[Records for the task Boundary: Start]

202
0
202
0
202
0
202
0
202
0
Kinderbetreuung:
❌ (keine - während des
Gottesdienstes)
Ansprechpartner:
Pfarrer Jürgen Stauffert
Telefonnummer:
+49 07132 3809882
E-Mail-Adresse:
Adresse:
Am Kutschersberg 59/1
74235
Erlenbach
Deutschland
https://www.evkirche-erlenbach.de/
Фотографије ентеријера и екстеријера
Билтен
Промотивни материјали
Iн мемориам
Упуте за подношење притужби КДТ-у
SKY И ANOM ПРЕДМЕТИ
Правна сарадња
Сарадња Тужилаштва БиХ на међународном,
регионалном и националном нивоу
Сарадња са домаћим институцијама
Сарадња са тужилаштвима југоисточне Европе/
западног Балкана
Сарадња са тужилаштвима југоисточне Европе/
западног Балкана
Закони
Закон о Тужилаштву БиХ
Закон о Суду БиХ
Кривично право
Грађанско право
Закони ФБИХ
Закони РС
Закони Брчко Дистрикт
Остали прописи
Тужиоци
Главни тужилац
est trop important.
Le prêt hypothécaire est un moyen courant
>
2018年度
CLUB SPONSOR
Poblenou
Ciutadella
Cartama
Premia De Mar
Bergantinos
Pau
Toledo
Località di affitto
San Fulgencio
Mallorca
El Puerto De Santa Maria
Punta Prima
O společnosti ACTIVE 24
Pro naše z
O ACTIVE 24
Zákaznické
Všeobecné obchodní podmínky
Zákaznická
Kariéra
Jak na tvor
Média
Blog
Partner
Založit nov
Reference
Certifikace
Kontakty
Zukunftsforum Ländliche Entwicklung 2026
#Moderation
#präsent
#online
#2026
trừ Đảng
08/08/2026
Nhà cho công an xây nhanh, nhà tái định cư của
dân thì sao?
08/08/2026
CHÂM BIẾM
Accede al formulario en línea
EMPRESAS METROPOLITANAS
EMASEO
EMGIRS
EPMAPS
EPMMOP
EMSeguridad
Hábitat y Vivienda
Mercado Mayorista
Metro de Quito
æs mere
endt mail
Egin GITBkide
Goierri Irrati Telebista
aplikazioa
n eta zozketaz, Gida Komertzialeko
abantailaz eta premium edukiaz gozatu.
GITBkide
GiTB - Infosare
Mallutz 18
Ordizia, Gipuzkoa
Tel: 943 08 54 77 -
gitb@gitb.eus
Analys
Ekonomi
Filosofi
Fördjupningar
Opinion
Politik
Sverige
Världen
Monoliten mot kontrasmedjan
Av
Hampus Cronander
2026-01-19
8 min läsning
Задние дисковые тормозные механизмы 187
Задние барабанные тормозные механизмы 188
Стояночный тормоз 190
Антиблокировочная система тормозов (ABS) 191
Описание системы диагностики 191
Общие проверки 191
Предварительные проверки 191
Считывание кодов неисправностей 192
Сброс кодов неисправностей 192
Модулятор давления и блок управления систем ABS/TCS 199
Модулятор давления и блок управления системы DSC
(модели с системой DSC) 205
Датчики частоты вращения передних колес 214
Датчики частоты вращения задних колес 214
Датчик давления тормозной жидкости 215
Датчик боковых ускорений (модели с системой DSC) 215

[Records for the task Boundary: End]

Task directions:
In the entries, find every line holding "Задние" and copy it.

Task result:
Задние дисковые тормозные механизмы 187
Задние барабанные тормозные механизмы 188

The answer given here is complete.